------ Record set

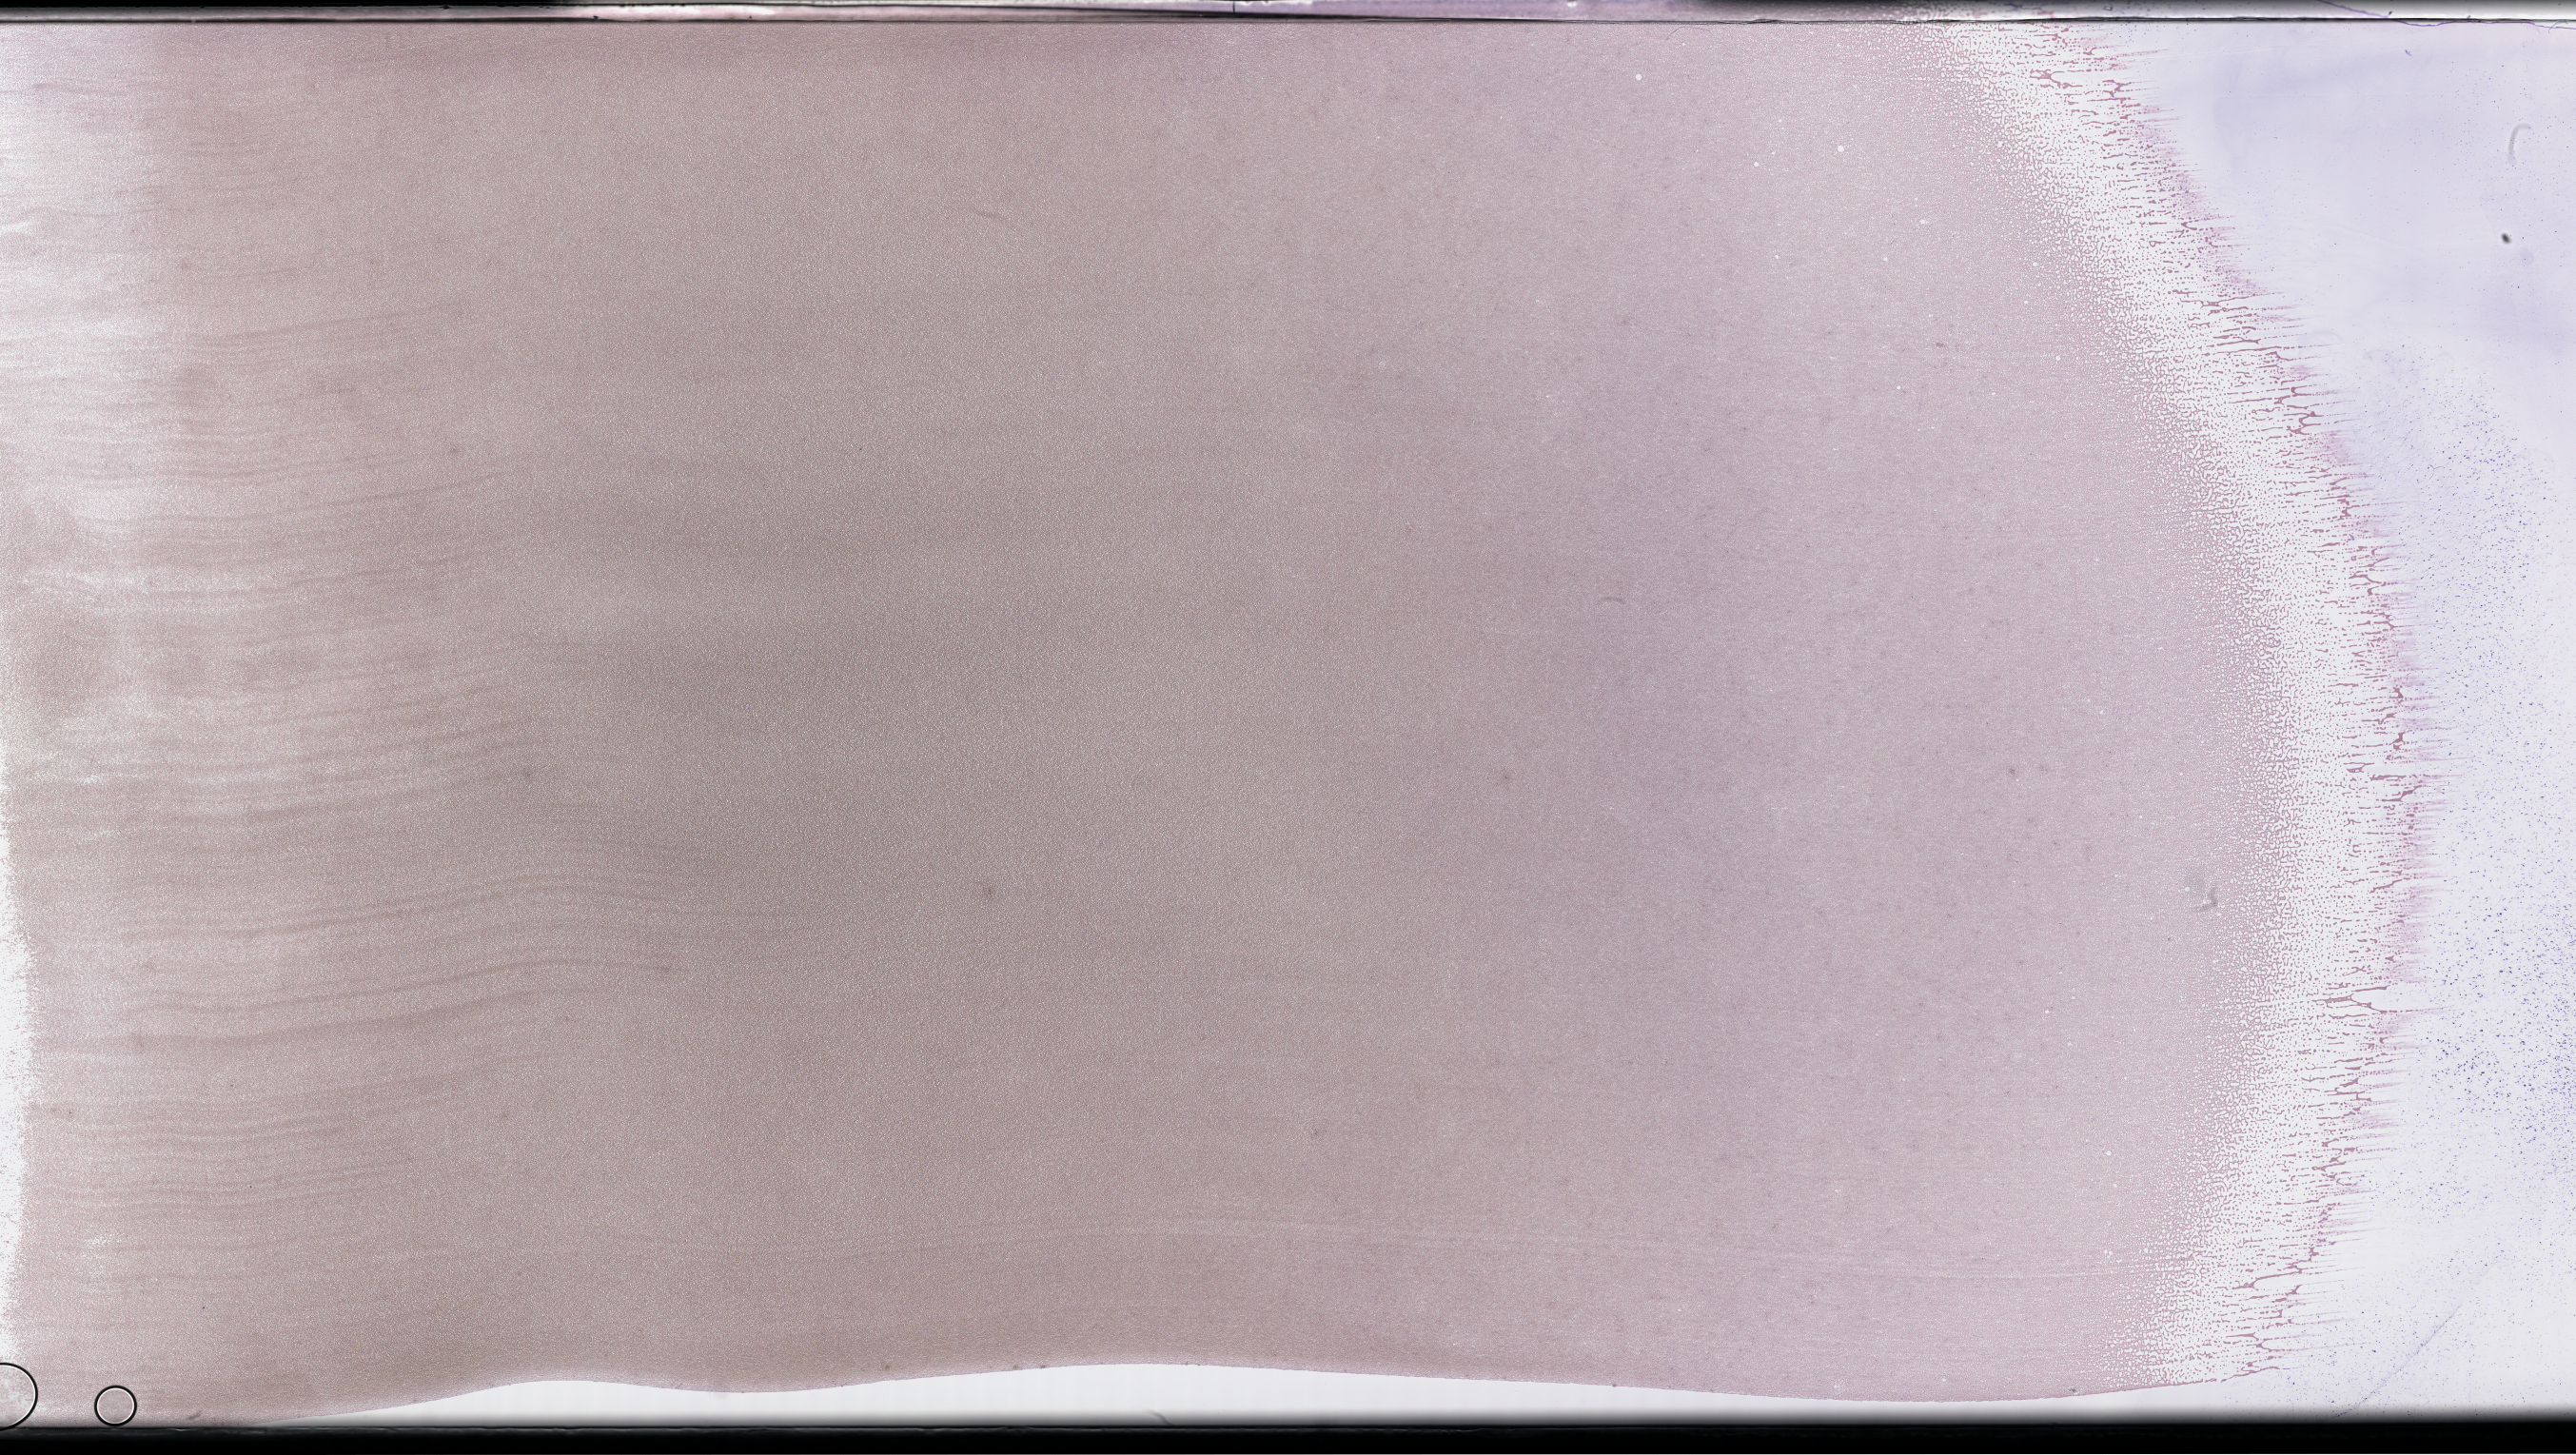
Wright–Giemsa-stained whole blood smear, whole-slide image — whole scanned area (about 43.7 x 24.7 mm) shown as a low-resolution overview, smear from an EDTA sample. Patient sex: male.
Patient diagnosis: Plasma Cell Myeloma.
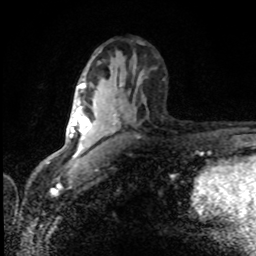
Breast MRI (dynamic contrast-enhanced), one axial slice. Position 48 of 80 along the scan axis. Cropped to one breast. Dynamic contrast-enhanced series, time point 2 of 8 at this slice position (early post-contrast). 1.5 T. TE 4.2 ms, TR 7 ms. 256 × 256 image matrix, field of view 150 × 150 mm. Female patient.
Outlined on this slice (semi-automatically segmented with operator editing):
- enhancing-tissue mask used for the functional tumour volume (all voxels passing the contrast-enhancement thresholds inside the analysis volume; usually the tumour): bounding box [x1, y1, x2, y2] px = [80, 86, 92, 147]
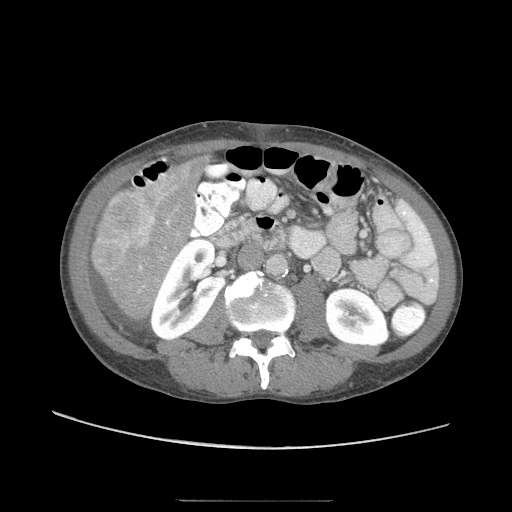
Contrast-enhanced abdominal CT (liver protocol), one axial slice; position 14 of 103 along the scan axis; reconstruction kernel STANDARD; 120 kVp; soft-tissue window (W 400 / L 40 HU); 2.5 mm slice thickness; 512 × 512 image matrix, field of view 380 × 380 mm. Case-level facts recorded for this patient, not image findings: diagnosis: hepatocellular carcinoma (patient treated with transarterial chemoembolisation; whether this scan precedes or follows treatment is not stated here); TNM stage (as recorded): Stage-IIIA; Child-Pugh class: A.
Annotated regions visible in this slice (semi-automatic segmentation, software-assisted and operator-edited):
- liver parenchyma outside the tumour (the mass and vessels are separate outlines, so this box may not span the whole liver): bounding box <90,154,210,322> (left, top, right, bottom; pixels)
- mass: <92,185,157,274>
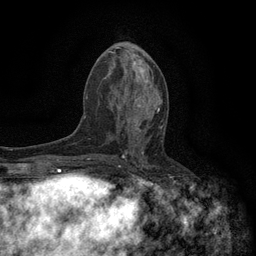
Breast MRI (dynamic contrast-enhanced), one axial slice; position 59 of 134 along the scan axis; cropped to one breast; dynamic contrast-enhanced series, time point 2 of 6 at this slice position (early post-contrast); 3 T; TE 2.7 ms, TR 5.5 ms; 1.2 mm slice thickness; 256 × 256 image matrix, field of view 160 × 160 mm. Female patient.
Annotated regions visible in this slice (semi-automatically segmented with operator editing):
- enhancing-tissue mask used for the functional tumour volume (all voxels passing the contrast-enhancement thresholds inside the analysis volume; usually the tumour): bounding box (x1, y1, x2, y2) in pixels: (118, 96, 162, 130)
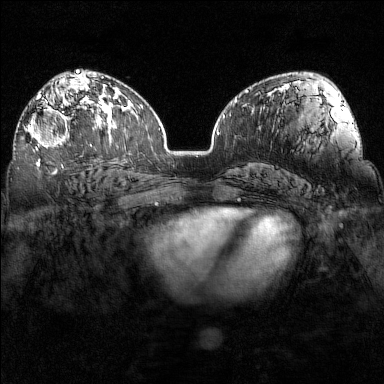
Breast MRI (dynamic contrast-enhanced), one axial slice; slice 93 of 160 in the series (ordered by position); dynamic contrast-enhanced series, time point 2 of 7 at this slice position (early post-contrast); 1.5 T; TE 1.8 ms, TR 5 ms; 1 mm slice thickness; 384 × 384 image matrix, field of view 320 × 320 mm. Female patient.
Annotated regions visible in this slice (semi-automatic segmentation, software-assisted and operator-edited):
- enhancing-tissue mask used for the functional tumour volume (all voxels passing the contrast-enhancement thresholds inside the analysis volume; usually the tumour): box from (x=27, y=97) to (x=92, y=149) px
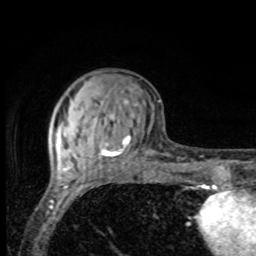
Breast MRI, one axial slice. Slice 30 of 80 in the series (ordered by position). Cropped to one breast. Dynamic contrast-enhanced series, time point 2 of 8 at this slice position (early post-contrast). 1.5 T. TE 4.2 ms, TR 7 ms. 2 mm slice thickness. 256 × 256 image matrix, field of view 155 × 155 mm. Female patient.
Outlined on this slice (semi-automatically segmented with operator editing):
- enhancing-tissue mask used for the functional tumour volume (all voxels passing the contrast-enhancement thresholds inside the analysis volume; usually the tumour): bounding box [x1, y1, x2, y2] px = [65, 90, 135, 162]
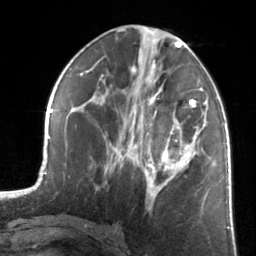
Breast MRI, one axial slice. Position 67 of 134 along the scan axis. Cropped to one breast. Dynamic contrast-enhanced series, time point 2 of 7 at this slice position (early post-contrast). 3 T. TE 1.7 ms, TR 4.6 ms. 256 × 256 image matrix, field of view 160 × 160 mm. Female patient.
Annotated regions visible in this slice (semi-automatic segmentation, software-assisted and operator-edited):
- enhancing-tissue mask used for the functional tumour volume (all voxels passing the contrast-enhancement thresholds inside the analysis volume; usually the tumour): bounding box (x1, y1, x2, y2) in pixels: (124, 81, 198, 210)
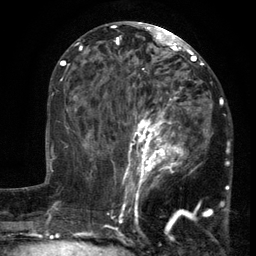
Breast MRI (dynamic contrast-enhanced), one axial slice; position 62 of 134 along the scan axis; cropped to one breast; dynamic contrast-enhanced series, time point 2 of 6 at this slice position (early post-contrast); 3 T; TE 2.7 ms, TR 5.5 ms; 1.2 mm slice thickness; 256 × 256 image matrix. Female patient.
Structures marked on this image (semi-automatically segmented with operator editing):
- enhancing-tissue mask used for the functional tumour volume (all voxels passing the contrast-enhancement thresholds inside the analysis volume; usually the tumour): bounding box <103,86,213,201> (left, top, right, bottom; pixels)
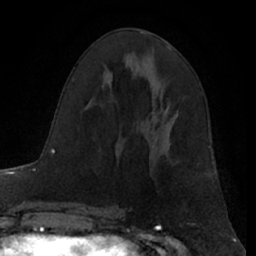
Breast MRI (dynamic contrast-enhanced), one axial slice. Slice 35 of 66 in the series (ordered by position). Cropped to one breast. Dynamic contrast-enhanced series, time point 2 of 7 at this slice position (early post-contrast). 1.5 T. TE 3 ms, TR 6.2 ms. 2.4 mm slice thickness. 256 × 256 image matrix, field of view 160 × 160 mm. Female patient.
Annotated regions visible in this slice (semi-automatically segmented with operator editing):
- enhancing-tissue mask used for the functional tumour volume (all voxels passing the contrast-enhancement thresholds inside the analysis volume; usually the tumour): box from (x=166, y=101) to (x=170, y=111) px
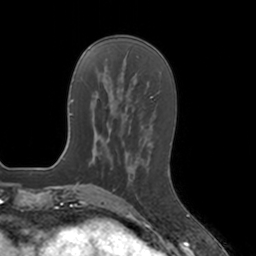
Breast MRI, one axial slice. Position 46 of 160 along the scan axis. Cropped to one breast. Dynamic contrast-enhanced series, time point 2 of 7 at this slice position (early post-contrast). 3 T. TE 1.8 ms, TR 4 ms. 1 mm slice thickness. 256 × 256 image matrix, field of view 172 × 172 mm. Female patient.
Annotated regions visible in this slice (semi-automatically segmented with operator editing):
- enhancing-tissue mask used for the functional tumour volume (all voxels passing the contrast-enhancement thresholds inside the analysis volume; usually the tumour): bounding box <127,165,139,200> (left, top, right, bottom; pixels)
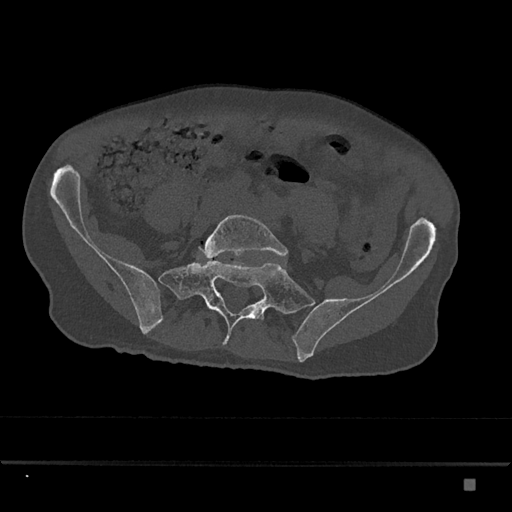
CT including the spine, one axial slice; position 239 of 797 along the scan axis; reconstruction kernel Br40s/3; bone window (W 1800 / L 400 HU); 0.5 mm slice thickness; 512 × 512 image matrix, field of view 390 × 390 mm. Patient: male, 72 years. Case-level facts recorded for this patient, not image findings: primary cancer: prostate.
Structures marked on this image (semi-automatically segmented with operator editing):
- L5 vertebra: bounding box <203,214,288,260> (left, top, right, bottom; pixels)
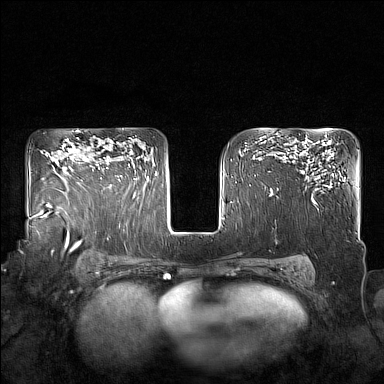
Breast MRI (dynamic contrast-enhanced), one axial slice. Slice 114 of 160 in the series (ordered by position). Dynamic contrast-enhanced series, time point 2 of 7 at this slice position (early post-contrast). 1.5 T. TE 1.8 ms, TR 5 ms. 1 mm slice thickness. 384 × 384 image matrix, field of view 350 × 350 mm. Female patient.
Outlined on this slice (semi-automatic segmentation, software-assisted and operator-edited):
- enhancing-tissue mask used for the functional tumour volume (all voxels passing the contrast-enhancement thresholds inside the analysis volume; usually the tumour): bounding box <98,142,129,186> (left, top, right, bottom; pixels)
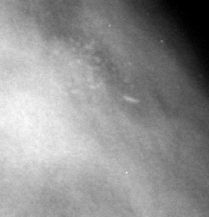
Cropped region of a digitized screen-film mammogram centred on a radiologist-marked abnormality, left breast, MLO view.
Marked abnormality: calcifications, morphology pleomorphic, distribution clustered; BI-RADS assessment category 4; pathology result (as recorded, not read from the image): benign.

------------

Pictures stay out of this copy; write out the entries above exactly.

Wright–Giemsa-stained whole blood smear, whole-slide image — whole scanned area (about 43.7 x 24.7 mm) shown as a low-resolution overview, smear from an EDTA sample. Patient sex: male.
Patient diagnosis: Plasma Cell Myeloma.
Breast MRI (dynamic contrast-enhanced), one axial slice. Position 48 of 80 along the scan axis. Cropped to one breast. Dynamic contrast-enhanced series, time point 2 of 8 at this slice position (early post-contrast). 1.5 T. TE 4.2 ms, TR 7 ms. 256 × 256 image matrix, field of view 150 × 150 mm. Female patient.
Outlined on this slice (semi-automatically segmented with operator editing):
- enhancing-tissue mask used for the functional tumour volume (all voxels passing the contrast-enhancement thresholds inside the analysis volume; usually the tumour): bounding box [x1, y1, x2, y2] px = [80, 86, 92, 147]
Contrast-enhanced abdominal CT (liver protocol), one axial slice; position 14 of 103 along the scan axis; reconstruction kernel STANDARD; 120 kVp; soft-tissue window (W 400 / L 40 HU); 2.5 mm slice thickness; 512 × 512 image matrix, field of view 380 × 380 mm. Case-level facts recorded for this patient, not image findings: diagnosis: hepatocellular carcinoma (patient treated with transarterial chemoembolisation; whether this scan precedes or follows treatment is not stated here); TNM stage (as recorded): Stage-IIIA; Child-Pugh class: A.
Annotated regions visible in this slice (semi-automatic segmentation, software-assisted and operator-edited):
- liver parenchyma outside the tumour (the mass and vessels are separate outlines, so this box may not span the whole liver): bounding box <90,154,210,322> (left, top, right, bottom; pixels)
- mass: <92,185,157,274>
Breast MRI (dynamic contrast-enhanced), one axial slice; position 59 of 134 along the scan axis; cropped to one breast; dynamic contrast-enhanced series, time point 2 of 6 at this slice position (early post-contrast); 3 T; TE 2.7 ms, TR 5.5 ms; 1.2 mm slice thickness; 256 × 256 image matrix, field of view 160 × 160 mm. Female patient.
Annotated regions visible in this slice (semi-automatically segmented with operator editing):
- enhancing-tissue mask used for the functional tumour volume (all voxels passing the contrast-enhancement thresholds inside the analysis volume; usually the tumour): bounding box (x1, y1, x2, y2) in pixels: (118, 96, 162, 130)
Breast MRI (dynamic contrast-enhanced), one axial slice; slice 93 of 160 in the series (ordered by position); dynamic contrast-enhanced series, time point 2 of 7 at this slice position (early post-contrast); 1.5 T; TE 1.8 ms, TR 5 ms; 1 mm slice thickness; 384 × 384 image matrix, field of view 320 × 320 mm. Female patient.
Annotated regions visible in this slice (semi-automatic segmentation, software-assisted and operator-edited):
- enhancing-tissue mask used for the functional tumour volume (all voxels passing the contrast-enhancement thresholds inside the analysis volume; usually the tumour): box from (x=27, y=97) to (x=92, y=149) px
Breast MRI, one axial slice. Slice 30 of 80 in the series (ordered by position). Cropped to one breast. Dynamic contrast-enhanced series, time point 2 of 8 at this slice position (early post-contrast). 1.5 T. TE 4.2 ms, TR 7 ms. 2 mm slice thickness. 256 × 256 image matrix, field of view 155 × 155 mm. Female patient.
Outlined on this slice (semi-automatically segmented with operator editing):
- enhancing-tissue mask used for the functional tumour volume (all voxels passing the contrast-enhancement thresholds inside the analysis volume; usually the tumour): bounding box [x1, y1, x2, y2] px = [65, 90, 135, 162]
Breast MRI, one axial slice. Position 67 of 134 along the scan axis. Cropped to one breast. Dynamic contrast-enhanced series, time point 2 of 7 at this slice position (early post-contrast). 3 T. TE 1.7 ms, TR 4.6 ms. 256 × 256 image matrix, field of view 160 × 160 mm. Female patient.
Annotated regions visible in this slice (semi-automatic segmentation, software-assisted and operator-edited):
- enhancing-tissue mask used for the functional tumour volume (all voxels passing the contrast-enhancement thresholds inside the analysis volume; usually the tumour): bounding box (x1, y1, x2, y2) in pixels: (124, 81, 198, 210)
Breast MRI (dynamic contrast-enhanced), one axial slice; position 62 of 134 along the scan axis; cropped to one breast; dynamic contrast-enhanced series, time point 2 of 6 at this slice position (early post-contrast); 3 T; TE 2.7 ms, TR 5.5 ms; 1.2 mm slice thickness; 256 × 256 image matrix. Female patient.
Structures marked on this image (semi-automatically segmented with operator editing):
- enhancing-tissue mask used for the functional tumour volume (all voxels passing the contrast-enhancement thresholds inside the analysis volume; usually the tumour): bounding box <103,86,213,201> (left, top, right, bottom; pixels)
Breast MRI (dynamic contrast-enhanced), one axial slice. Slice 35 of 66 in the series (ordered by position). Cropped to one breast. Dynamic contrast-enhanced series, time point 2 of 7 at this slice position (early post-contrast). 1.5 T. TE 3 ms, TR 6.2 ms. 2.4 mm slice thickness. 256 × 256 image matrix, field of view 160 × 160 mm. Female patient.
Annotated regions visible in this slice (semi-automatically segmented with operator editing):
- enhancing-tissue mask used for the functional tumour volume (all voxels passing the contrast-enhancement thresholds inside the analysis volume; usually the tumour): box from (x=166, y=101) to (x=170, y=111) px
Breast MRI, one axial slice. Position 46 of 160 along the scan axis. Cropped to one breast. Dynamic contrast-enhanced series, time point 2 of 7 at this slice position (early post-contrast). 3 T. TE 1.8 ms, TR 4 ms. 1 mm slice thickness. 256 × 256 image matrix, field of view 172 × 172 mm. Female patient.
Annotated regions visible in this slice (semi-automatically segmented with operator editing):
- enhancing-tissue mask used for the functional tumour volume (all voxels passing the contrast-enhancement thresholds inside the analysis volume; usually the tumour): bounding box <127,165,139,200> (left, top, right, bottom; pixels)
CT including the spine, one axial slice; position 239 of 797 along the scan axis; reconstruction kernel Br40s/3; bone window (W 1800 / L 400 HU); 0.5 mm slice thickness; 512 × 512 image matrix, field of view 390 × 390 mm. Patient: male, 72 years. Case-level facts recorded for this patient, not image findings: primary cancer: prostate.
Structures marked on this image (semi-automatically segmented with operator editing):
- L5 vertebra: bounding box <203,214,288,260> (left, top, right, bottom; pixels)
Breast MRI (dynamic contrast-enhanced), one axial slice. Slice 114 of 160 in the series (ordered by position). Dynamic contrast-enhanced series, time point 2 of 7 at this slice position (early post-contrast). 1.5 T. TE 1.8 ms, TR 5 ms. 1 mm slice thickness. 384 × 384 image matrix, field of view 350 × 350 mm. Female patient.
Outlined on this slice (semi-automatic segmentation, software-assisted and operator-edited):
- enhancing-tissue mask used for the functional tumour volume (all voxels passing the contrast-enhancement thresholds inside the analysis volume; usually the tumour): bounding box <98,142,129,186> (left, top, right, bottom; pixels)
Cropped region of a digitized screen-film mammogram centred on a radiologist-marked abnormality, left breast, MLO view.
Marked abnormality: calcifications, morphology pleomorphic, distribution clustered; BI-RADS assessment category 4; pathology result (as recorded, not read from the image): benign.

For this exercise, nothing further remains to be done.